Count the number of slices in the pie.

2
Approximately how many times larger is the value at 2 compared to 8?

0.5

+++

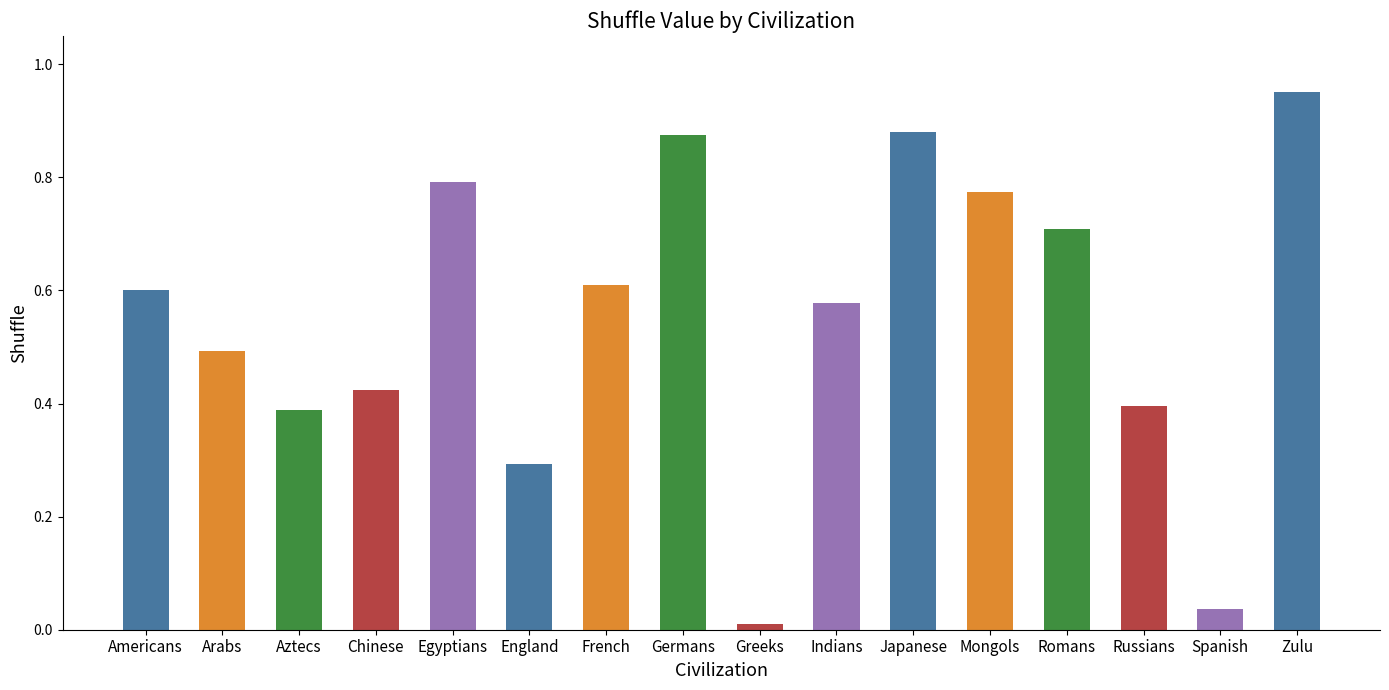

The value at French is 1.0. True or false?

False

+++

* Problem to work on:
Reproduce exactly the lines running from the line that contains "Count the number of slices in the pie." through the line that contains "Approximately how many", including both of those lines.

* Task response:
Count the number of slices in the pie.

2
Approximately how many times larger is the value at 2 compared to 8?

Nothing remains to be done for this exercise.